*** Entries shown Section Begins ***

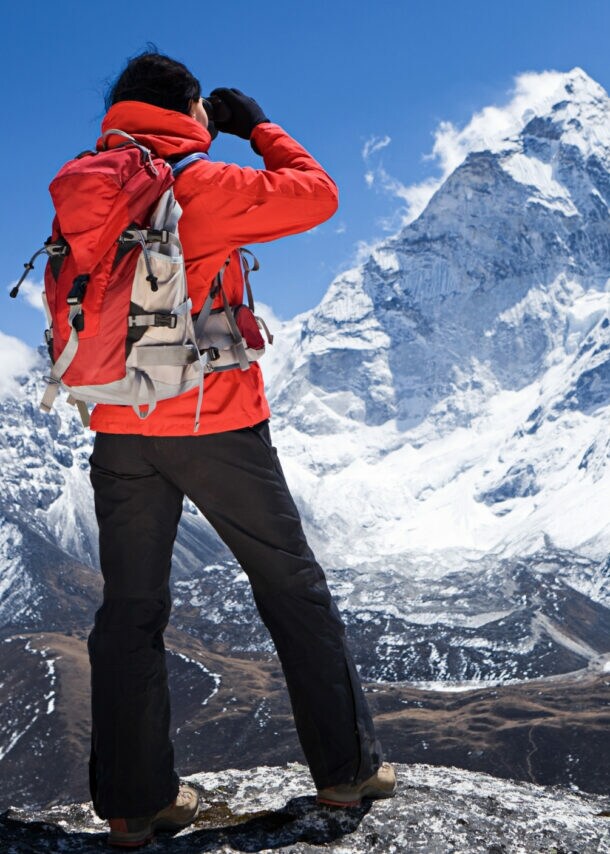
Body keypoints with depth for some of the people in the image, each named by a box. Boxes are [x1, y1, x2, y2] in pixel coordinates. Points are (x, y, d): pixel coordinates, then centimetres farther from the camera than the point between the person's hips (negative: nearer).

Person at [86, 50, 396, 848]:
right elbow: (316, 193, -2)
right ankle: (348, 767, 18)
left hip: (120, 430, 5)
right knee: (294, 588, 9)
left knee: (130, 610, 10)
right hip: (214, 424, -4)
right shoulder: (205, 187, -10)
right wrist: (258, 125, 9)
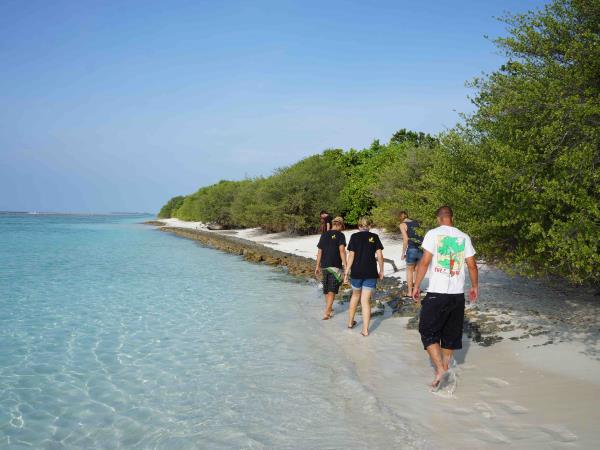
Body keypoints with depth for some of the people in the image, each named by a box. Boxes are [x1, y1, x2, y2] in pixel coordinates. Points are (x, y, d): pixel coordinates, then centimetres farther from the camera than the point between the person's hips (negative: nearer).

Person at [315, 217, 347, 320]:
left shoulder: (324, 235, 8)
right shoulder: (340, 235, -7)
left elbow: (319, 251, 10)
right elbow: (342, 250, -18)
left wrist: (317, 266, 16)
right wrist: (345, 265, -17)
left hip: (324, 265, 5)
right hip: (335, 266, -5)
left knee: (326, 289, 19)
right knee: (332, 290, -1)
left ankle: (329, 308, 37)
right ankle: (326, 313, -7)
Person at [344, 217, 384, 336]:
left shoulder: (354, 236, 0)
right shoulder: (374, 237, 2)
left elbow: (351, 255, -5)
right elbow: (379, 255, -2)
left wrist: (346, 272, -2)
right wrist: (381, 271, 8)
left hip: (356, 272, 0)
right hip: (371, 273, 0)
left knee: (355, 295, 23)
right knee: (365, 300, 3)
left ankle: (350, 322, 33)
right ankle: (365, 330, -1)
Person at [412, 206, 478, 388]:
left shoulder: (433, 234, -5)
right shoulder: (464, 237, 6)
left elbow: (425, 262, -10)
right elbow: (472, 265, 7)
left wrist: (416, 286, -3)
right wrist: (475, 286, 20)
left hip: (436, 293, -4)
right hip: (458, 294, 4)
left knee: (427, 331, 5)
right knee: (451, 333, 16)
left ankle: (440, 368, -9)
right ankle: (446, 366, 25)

*** Entries shown Section Ends ***
*** Entries shown Section Begins ***

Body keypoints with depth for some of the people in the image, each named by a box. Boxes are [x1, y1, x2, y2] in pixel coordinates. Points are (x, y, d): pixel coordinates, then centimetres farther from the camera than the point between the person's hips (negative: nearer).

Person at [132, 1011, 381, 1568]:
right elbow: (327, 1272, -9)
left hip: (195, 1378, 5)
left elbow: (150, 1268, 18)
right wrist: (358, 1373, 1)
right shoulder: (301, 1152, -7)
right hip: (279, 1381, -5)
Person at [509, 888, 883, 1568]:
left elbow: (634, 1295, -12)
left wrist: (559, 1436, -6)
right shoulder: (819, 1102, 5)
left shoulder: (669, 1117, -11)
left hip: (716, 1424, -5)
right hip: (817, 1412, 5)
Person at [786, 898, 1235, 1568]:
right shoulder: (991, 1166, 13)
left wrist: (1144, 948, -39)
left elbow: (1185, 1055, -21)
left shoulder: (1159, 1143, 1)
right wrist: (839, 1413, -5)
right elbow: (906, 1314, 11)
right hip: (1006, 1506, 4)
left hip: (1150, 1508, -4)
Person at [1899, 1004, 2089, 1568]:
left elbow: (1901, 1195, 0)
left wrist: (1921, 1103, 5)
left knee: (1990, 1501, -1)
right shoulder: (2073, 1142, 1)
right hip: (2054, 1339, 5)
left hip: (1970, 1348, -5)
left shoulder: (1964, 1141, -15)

*** Entries shown Section Ends ***
*** Entries shown Section Begins ***

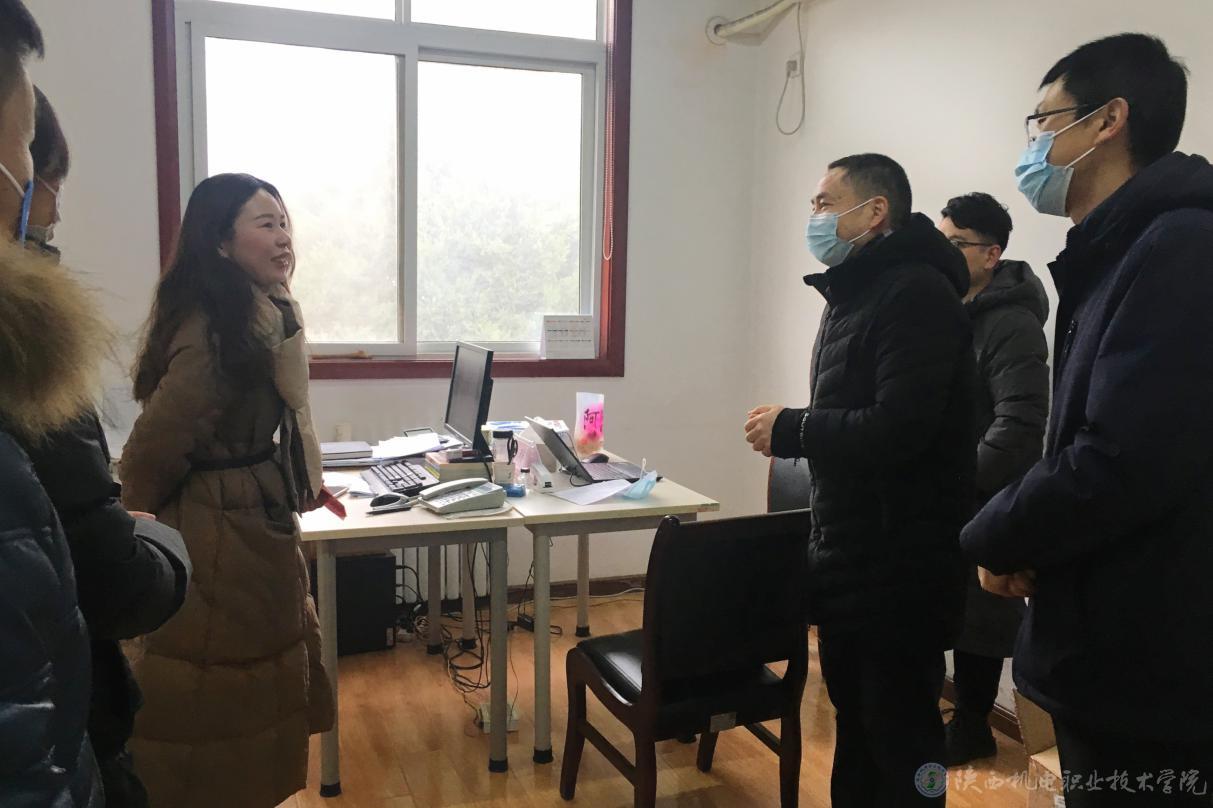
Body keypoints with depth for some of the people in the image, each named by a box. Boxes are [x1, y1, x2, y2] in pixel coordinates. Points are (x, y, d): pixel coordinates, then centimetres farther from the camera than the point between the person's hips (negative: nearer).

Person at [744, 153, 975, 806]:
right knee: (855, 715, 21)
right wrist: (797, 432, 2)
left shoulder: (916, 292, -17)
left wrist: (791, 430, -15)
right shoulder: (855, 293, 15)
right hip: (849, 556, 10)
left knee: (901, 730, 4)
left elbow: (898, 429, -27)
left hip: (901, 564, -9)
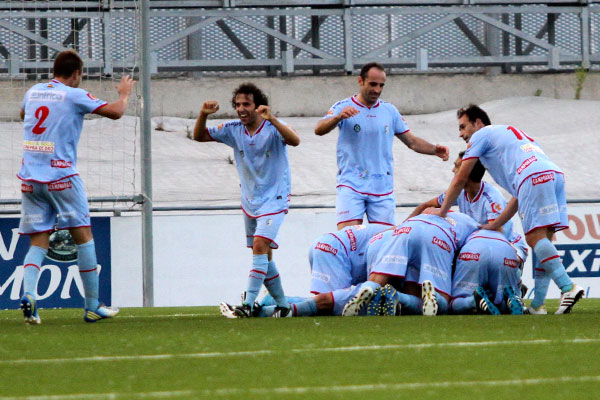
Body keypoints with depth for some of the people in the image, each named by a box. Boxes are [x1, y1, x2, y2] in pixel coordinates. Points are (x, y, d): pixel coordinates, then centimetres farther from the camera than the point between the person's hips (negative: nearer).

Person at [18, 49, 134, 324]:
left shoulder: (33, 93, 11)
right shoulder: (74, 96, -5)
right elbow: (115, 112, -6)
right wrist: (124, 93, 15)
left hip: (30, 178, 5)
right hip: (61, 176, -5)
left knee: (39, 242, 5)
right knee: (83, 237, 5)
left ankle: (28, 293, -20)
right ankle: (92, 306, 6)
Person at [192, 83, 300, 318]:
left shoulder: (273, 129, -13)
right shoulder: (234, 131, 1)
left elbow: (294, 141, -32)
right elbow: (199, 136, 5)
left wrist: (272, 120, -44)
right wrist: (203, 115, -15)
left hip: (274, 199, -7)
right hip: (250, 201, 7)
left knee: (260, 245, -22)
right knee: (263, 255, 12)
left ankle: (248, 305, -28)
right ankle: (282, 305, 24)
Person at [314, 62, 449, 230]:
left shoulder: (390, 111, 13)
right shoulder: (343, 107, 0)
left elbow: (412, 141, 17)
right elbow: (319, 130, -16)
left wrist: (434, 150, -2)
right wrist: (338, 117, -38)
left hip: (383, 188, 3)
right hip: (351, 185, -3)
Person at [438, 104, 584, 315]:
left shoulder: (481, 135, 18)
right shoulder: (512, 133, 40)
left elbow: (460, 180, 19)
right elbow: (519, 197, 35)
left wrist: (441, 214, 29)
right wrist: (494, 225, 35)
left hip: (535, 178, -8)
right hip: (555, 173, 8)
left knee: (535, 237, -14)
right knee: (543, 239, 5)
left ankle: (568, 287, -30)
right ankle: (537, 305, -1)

*** Entries shown Section Ends ***

Rewrite the lines from the one with "left hip: (356, 272, 0)" to the one with "right ankle: (446, 366, 25)", changing every "ankle" to "foot" and leaving everything else as it is.

▸ **Result of this task**:
left hip: (356, 272, 0)
right hip: (371, 273, 0)
left knee: (355, 295, 23)
right knee: (365, 300, 3)
left foot: (350, 322, 33)
right foot: (365, 330, -1)
Person at [412, 206, 478, 388]:
left shoulder: (433, 234, -5)
right shoulder: (464, 237, 6)
left elbow: (425, 262, -10)
right elbow: (472, 265, 7)
left wrist: (416, 286, -3)
right wrist: (475, 286, 20)
left hip: (436, 293, -4)
right hip: (458, 294, 4)
left knee: (427, 331, 5)
right knee: (451, 333, 16)
left foot: (440, 368, -9)
right foot: (446, 366, 25)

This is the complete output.